#### Brief
Find the string "Annäherung" in the listing below and return each line it appears in.
:: Provided data ::
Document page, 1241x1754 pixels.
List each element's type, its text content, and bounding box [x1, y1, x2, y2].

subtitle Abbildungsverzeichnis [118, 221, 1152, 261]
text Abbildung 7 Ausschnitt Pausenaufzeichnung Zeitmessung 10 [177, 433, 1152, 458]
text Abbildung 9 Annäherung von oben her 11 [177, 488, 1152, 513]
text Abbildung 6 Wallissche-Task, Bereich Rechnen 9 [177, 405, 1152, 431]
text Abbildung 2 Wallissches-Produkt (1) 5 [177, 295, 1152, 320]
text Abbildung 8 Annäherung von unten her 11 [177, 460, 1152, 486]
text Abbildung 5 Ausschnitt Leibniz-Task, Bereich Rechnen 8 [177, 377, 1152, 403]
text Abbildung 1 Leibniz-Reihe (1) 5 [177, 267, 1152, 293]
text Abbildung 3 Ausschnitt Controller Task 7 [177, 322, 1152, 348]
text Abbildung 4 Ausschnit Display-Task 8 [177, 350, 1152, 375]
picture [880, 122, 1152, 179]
:::
#### Output for this task
text Abbildung 9 Annäherung von oben her 11 [177, 488, 1152, 513]
text Abbildung 8 Annäherung von unten her 11 [177, 460, 1152, 486]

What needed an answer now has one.